2019-11-20 Thread Cheng Lian
Hey Dongjoon and Felix,

I totally agree that Hive 2.3 is more stable than Hive 1.2. Otherwise, we
wouldn't even consider integrating with Hive 2.3 in Spark 3.0.

However, *"Hive" and "Hive integration in Spark" are two quite different
things*, and I don't think anybody has ever mentioned "the forked Hive
1.2.1 is stable" in any recent Hadoop/Hive version discussions (at least I
double-checked all my replies).

# INPUT DATA:

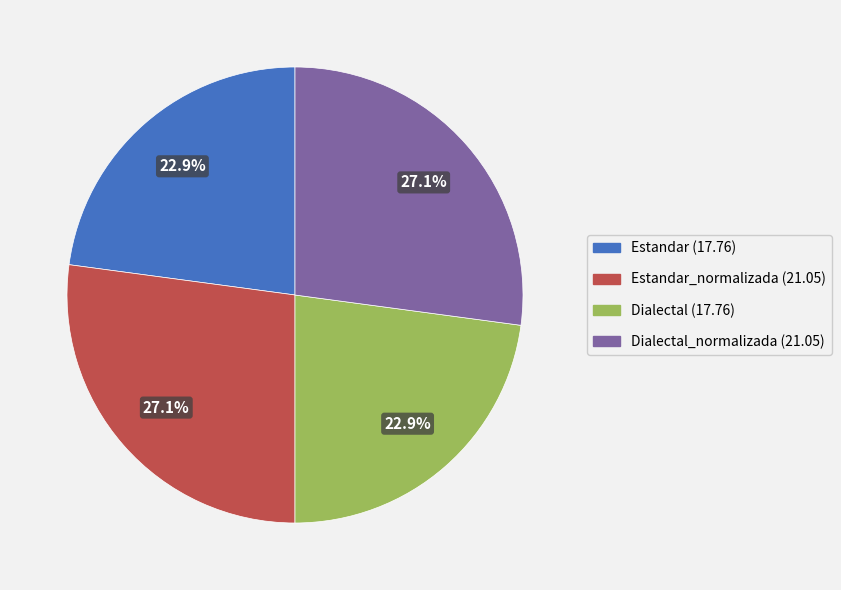

Is there a majority slice in this chart?

No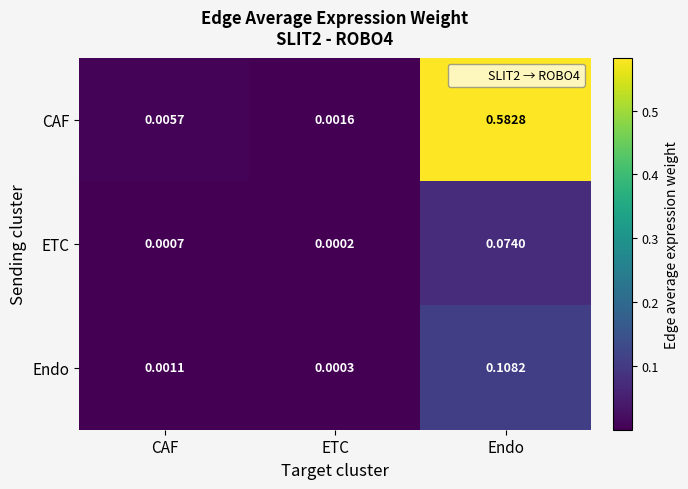

At which label does Endo reach its minimum?

ETC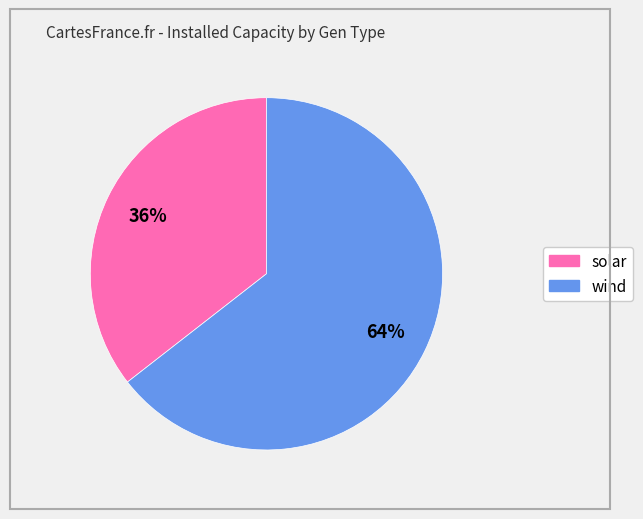

Which slice is the smallest?

solar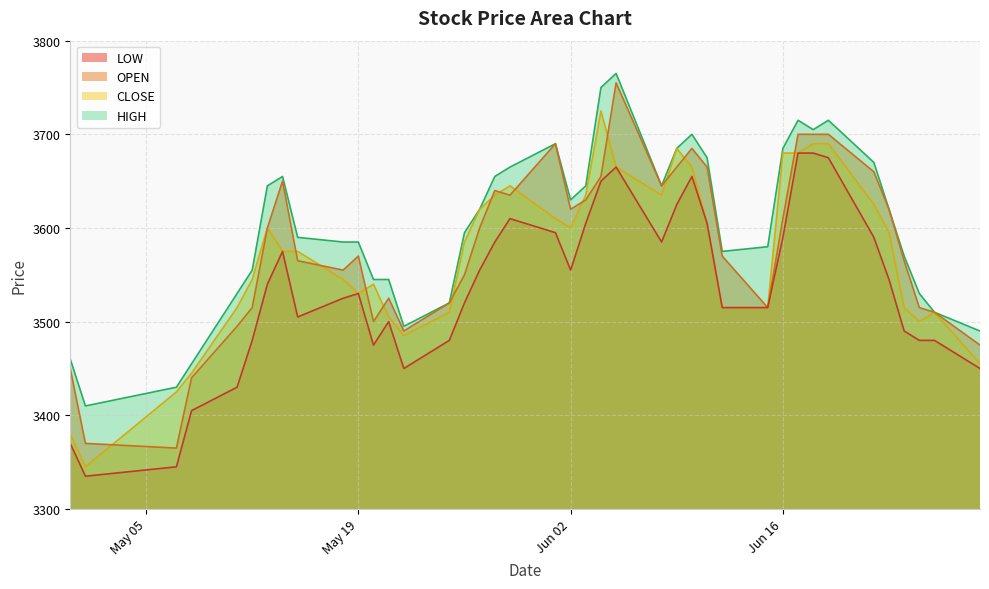

What is the highest value of the OPEN series?

3755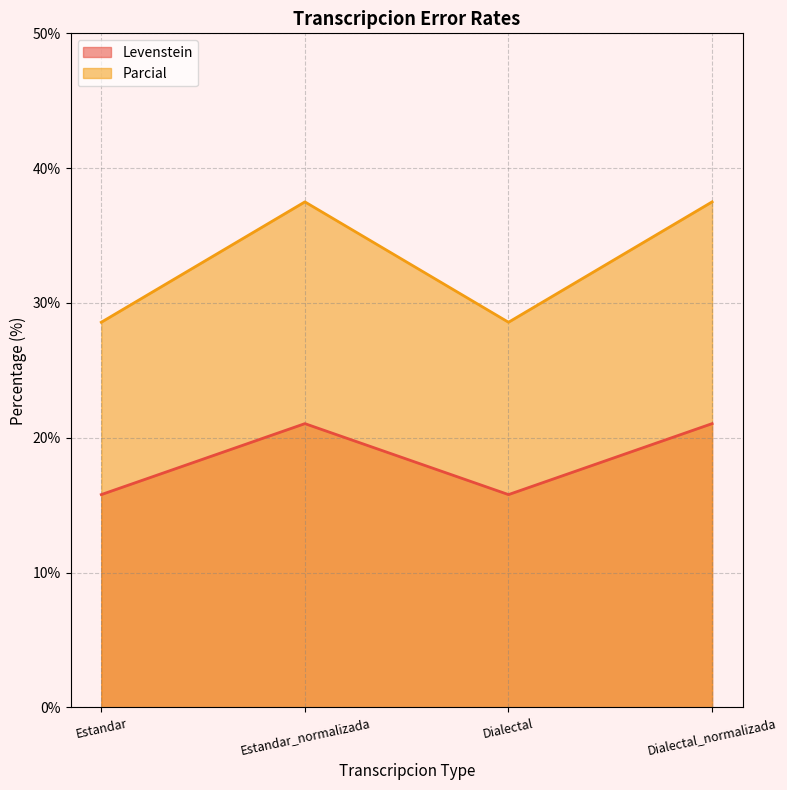

How many data points in Parcial are less than 37?

2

# CHECK YOUR UNDERSTANDING:
A – From the Hive email, answer:
(i) Which Hive version does the writer agree is more stable than Hive 1.2?
(ii) In which Spark release is integration with Hive 2.3 being considered?
(iii) What did the writer double-check?
B – Carry on writing the Hive email from the point where it ends, keeping the same technical voice.

# ANSWERS FOR THE EXERCISE:
A –
(i) Hive 2.3
(ii) Spark 3.0
(iii) All of the writer's replies in recent Hadoop/Hive version discussions

B –
What I really care about is the stability and quality of "Hive integration
in Spark", which have gone through some major updates due to the recent
Hive 2.3 upgrade in Spark 3.0. We had already found bugs in this piece, and
empirically, for a significant upgrade like this one, it is not surprising
that other bugs/regressions can be found in the near future. On the other
hand, the Hive 1.2 integration code path in Spark has been battle-tested
for years. Yes, there are issues, but people have learned how to get along
with these issues. And please don't forget that, for Spark 3.0 end-users
who really don't want to interact with this Hive 1.2 fork, they can always
use Hive 2.3 at their own risks.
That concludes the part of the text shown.